#### Description of the task:
Transcribe every record below word for word.
[Start of Attachment]
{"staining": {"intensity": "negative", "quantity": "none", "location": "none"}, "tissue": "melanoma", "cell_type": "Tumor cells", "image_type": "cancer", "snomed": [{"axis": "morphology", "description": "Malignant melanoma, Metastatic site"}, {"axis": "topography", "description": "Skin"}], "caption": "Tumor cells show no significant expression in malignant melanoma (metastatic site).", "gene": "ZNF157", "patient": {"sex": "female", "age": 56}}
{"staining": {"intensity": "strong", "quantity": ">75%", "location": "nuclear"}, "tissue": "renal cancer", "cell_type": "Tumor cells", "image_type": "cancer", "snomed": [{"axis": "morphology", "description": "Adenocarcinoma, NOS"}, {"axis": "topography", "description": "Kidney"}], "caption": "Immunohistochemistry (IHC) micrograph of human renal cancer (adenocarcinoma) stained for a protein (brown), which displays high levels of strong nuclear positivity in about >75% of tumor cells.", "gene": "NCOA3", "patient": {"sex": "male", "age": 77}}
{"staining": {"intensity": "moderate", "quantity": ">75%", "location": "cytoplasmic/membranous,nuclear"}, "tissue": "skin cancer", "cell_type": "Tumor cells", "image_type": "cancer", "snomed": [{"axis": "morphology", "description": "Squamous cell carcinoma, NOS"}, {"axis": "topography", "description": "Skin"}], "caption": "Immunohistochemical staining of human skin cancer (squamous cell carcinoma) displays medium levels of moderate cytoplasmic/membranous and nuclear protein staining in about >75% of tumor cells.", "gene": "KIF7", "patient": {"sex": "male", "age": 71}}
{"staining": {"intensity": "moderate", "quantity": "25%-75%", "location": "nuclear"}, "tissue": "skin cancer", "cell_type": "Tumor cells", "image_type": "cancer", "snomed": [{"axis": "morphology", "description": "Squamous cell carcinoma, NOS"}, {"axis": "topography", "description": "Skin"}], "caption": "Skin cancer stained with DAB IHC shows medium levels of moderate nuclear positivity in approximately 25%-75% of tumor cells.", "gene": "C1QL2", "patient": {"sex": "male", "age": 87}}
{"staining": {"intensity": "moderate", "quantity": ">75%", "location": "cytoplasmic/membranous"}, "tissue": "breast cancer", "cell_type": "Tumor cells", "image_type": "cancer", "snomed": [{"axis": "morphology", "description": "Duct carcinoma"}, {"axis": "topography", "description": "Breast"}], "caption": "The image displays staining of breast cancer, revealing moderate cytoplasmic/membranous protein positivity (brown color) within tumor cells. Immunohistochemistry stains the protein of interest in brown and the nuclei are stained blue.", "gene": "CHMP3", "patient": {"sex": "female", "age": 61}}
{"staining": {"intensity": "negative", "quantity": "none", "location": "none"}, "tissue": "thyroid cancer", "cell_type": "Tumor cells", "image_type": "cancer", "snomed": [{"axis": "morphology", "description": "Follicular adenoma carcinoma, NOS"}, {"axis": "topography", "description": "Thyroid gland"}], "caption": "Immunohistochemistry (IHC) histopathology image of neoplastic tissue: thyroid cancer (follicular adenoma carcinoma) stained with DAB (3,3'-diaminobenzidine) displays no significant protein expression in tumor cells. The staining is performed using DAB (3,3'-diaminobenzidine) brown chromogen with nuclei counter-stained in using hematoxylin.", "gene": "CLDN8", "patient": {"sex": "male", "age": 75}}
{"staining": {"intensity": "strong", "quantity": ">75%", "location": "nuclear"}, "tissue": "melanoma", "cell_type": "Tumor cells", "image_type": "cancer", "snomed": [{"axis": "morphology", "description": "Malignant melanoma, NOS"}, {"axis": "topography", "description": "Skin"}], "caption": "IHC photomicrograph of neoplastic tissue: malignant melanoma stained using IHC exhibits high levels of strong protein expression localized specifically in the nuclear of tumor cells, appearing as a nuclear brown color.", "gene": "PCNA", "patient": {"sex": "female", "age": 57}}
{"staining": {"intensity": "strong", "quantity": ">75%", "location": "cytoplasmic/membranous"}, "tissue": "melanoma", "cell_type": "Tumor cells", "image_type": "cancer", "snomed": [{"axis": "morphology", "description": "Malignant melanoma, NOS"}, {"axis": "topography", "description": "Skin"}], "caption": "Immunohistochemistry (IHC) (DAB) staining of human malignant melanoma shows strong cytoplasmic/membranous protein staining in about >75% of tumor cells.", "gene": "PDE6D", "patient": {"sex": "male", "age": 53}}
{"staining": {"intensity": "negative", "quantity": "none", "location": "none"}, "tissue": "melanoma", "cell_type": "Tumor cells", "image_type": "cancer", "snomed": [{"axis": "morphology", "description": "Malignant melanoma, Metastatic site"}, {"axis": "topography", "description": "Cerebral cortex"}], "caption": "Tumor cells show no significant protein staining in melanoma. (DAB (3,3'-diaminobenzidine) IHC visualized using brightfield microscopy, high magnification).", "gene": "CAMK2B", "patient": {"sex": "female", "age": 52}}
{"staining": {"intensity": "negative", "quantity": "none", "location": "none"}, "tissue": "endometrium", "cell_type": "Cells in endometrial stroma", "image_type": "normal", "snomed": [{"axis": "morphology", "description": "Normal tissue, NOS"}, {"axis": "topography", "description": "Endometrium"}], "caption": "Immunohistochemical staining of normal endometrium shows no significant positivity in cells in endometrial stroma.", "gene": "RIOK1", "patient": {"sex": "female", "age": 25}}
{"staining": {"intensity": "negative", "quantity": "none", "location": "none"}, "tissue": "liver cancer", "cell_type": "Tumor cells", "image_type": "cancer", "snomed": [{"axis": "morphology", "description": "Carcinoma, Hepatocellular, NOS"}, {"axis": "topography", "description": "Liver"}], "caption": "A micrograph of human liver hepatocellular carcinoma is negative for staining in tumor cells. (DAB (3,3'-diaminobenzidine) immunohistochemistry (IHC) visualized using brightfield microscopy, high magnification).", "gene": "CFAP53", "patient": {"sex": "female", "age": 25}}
[End of Attachment]
#### Solution:
{"staining": {"intensity": "negative", "quantity": "none", "location": "none"}, "tissue": "melanoma", "cell_type": "Tumor cells", "image_type": "cancer", "snomed": [{"axis": "morphology", "description": "Malignant melanoma, Metastatic site"}, {"axis": "topography", "description": "Skin"}], "caption": "Tumor cells show no significant expression in malignant melanoma (metastatic site).", "gene": "ZNF157", "patient": {"sex": "female", "age": 56}}
{"staining": {"intensity": "strong", "quantity": ">75%", "location": "nuclear"}, "tissue": "renal cancer", "cell_type": "Tumor cells", "image_type": "cancer", "snomed": [{"axis": "morphology", "description": "Adenocarcinoma, NOS"}, {"axis": "topography", "description": "Kidney"}], "caption": "Immunohistochemistry (IHC) micrograph of human renal cancer (adenocarcinoma) stained for a protein (brown), which displays high levels of strong nuclear positivity in about >75% of tumor cells.", "gene": "NCOA3", "patient": {"sex": "male", "age": 77}}
{"staining": {"intensity": "moderate", "quantity": ">75%", "location": "cytoplasmic/membranous,nuclear"}, "tissue": "skin cancer", "cell_type": "Tumor cells", "image_type": "cancer", "snomed": [{"axis": "morphology", "description": "Squamous cell carcinoma, NOS"}, {"axis": "topography", "description": "Skin"}], "caption": "Immunohistochemical staining of human skin cancer (squamous cell carcinoma) displays medium levels of moderate cytoplasmic/membranous and nuclear protein staining in about >75% of tumor cells.", "gene": "KIF7", "patient": {"sex": "male", "age": 71}}
{"staining": {"intensity": "moderate", "quantity": "25%-75%", "location": "nuclear"}, "tissue": "skin cancer", "cell_type": "Tumor cells", "image_type": "cancer", "snomed": [{"axis": "morphology", "description": "Squamous cell carcinoma, NOS"}, {"axis": "topography", "description": "Skin"}], "caption": "Skin cancer stained with DAB IHC shows medium levels of moderate nuclear positivity in approximately 25%-75% of tumor cells.", "gene": "C1QL2", "patient": {"sex": "male", "age": 87}}
{"staining": {"intensity": "moderate", "quantity": ">75%", "location": "cytoplasmic/membranous"}, "tissue": "breast cancer", "cell_type": "Tumor cells", "image_type": "cancer", "snomed": [{"axis": "morphology", "description": "Duct carcinoma"}, {"axis": "topography", "description": "Breast"}], "caption": "The image displays staining of breast cancer, revealing moderate cytoplasmic/membranous protein positivity (brown color) within tumor cells. Immunohistochemistry stains the protein of interest in brown and the nuclei are stained blue.", "gene": "CHMP3", "patient": {"sex": "female", "age": 61}}
{"staining": {"intensity": "negative", "quantity": "none", "location": "none"}, "tissue": "thyroid cancer", "cell_type": "Tumor cells", "image_type": "cancer", "snomed": [{"axis": "morphology", "description": "Follicular adenoma carcinoma, NOS"}, {"axis": "topography", "description": "Thyroid gland"}], "caption": "Immunohistochemistry (IHC) histopathology image of neoplastic tissue: thyroid cancer (follicular adenoma carcinoma) stained with DAB (3,3'-diaminobenzidine) displays no significant protein expression in tumor cells. The staining is performed using DAB (3,3'-diaminobenzidine) brown chromogen with nuclei counter-stained in using hematoxylin.", "gene": "CLDN8", "patient": {"sex": "male", "age": 75}}
{"staining": {"intensity": "strong", "quantity": ">75%", "location": "nuclear"}, "tissue": "melanoma", "cell_type": "Tumor cells", "image_type": "cancer", "snomed": [{"axis": "morphology", "description": "Malignant melanoma, NOS"}, {"axis": "topography", "description": "Skin"}], "caption": "IHC photomicrograph of neoplastic tissue: malignant melanoma stained using IHC exhibits high levels of strong protein expression localized specifically in the nuclear of tumor cells, appearing as a nuclear brown color.", "gene": "PCNA", "patient": {"sex": "female", "age": 57}}
{"staining": {"intensity": "strong", "quantity": ">75%", "location": "cytoplasmic/membranous"}, "tissue": "melanoma", "cell_type": "Tumor cells", "image_type": "cancer", "snomed": [{"axis": "morphology", "description": "Malignant melanoma, NOS"}, {"axis": "topography", "description": "Skin"}], "caption": "Immunohistochemistry (IHC) (DAB) staining of human malignant melanoma shows strong cytoplasmic/membranous protein staining in about >75% of tumor cells.", "gene": "PDE6D", "patient": {"sex": "male", "age": 53}}
{"staining": {"intensity": "negative", "quantity": "none", "location": "none"}, "tissue": "melanoma", "cell_type": "Tumor cells", "image_type": "cancer", "snomed": [{"axis": "morphology", "description": "Malignant melanoma, Metastatic site"}, {"axis": "topography", "description": "Cerebral cortex"}], "caption": "Tumor cells show no significant protein staining in melanoma. (DAB (3,3'-diaminobenzidine) IHC visualized using brightfield microscopy, high magnification).", "gene": "CAMK2B", "patient": {"sex": "female", "age": 52}}
{"staining": {"intensity": "negative", "quantity": "none", "location": "none"}, "tissue": "endometrium", "cell_type": "Cells in endometrial stroma", "image_type": "normal", "snomed": [{"axis": "morphology", "description": "Normal tissue, NOS"}, {"axis": "topography", "description": "Endometrium"}], "caption": "Immunohistochemical staining of normal endometrium shows no significant positivity in cells in endometrial stroma.", "gene": "RIOK1", "patient": {"sex": "female", "age": 25}}
{"staining": {"intensity": "negative", "quantity": "none", "location": "none"}, "tissue": "liver cancer", "cell_type": "Tumor cells", "image_type": "cancer", "snomed": [{"axis": "morphology", "description": "Carcinoma, Hepatocellular, NOS"}, {"axis": "topography", "description": "Liver"}], "caption": "A micrograph of human liver hepatocellular carcinoma is negative for staining in tumor cells. (DAB (3,3'-diaminobenzidine) immunohistochemistry (IHC) visualized using brightfield microscopy, high magnification).", "gene": "CFAP53", "patient": {"sex": "female", "age": 25}}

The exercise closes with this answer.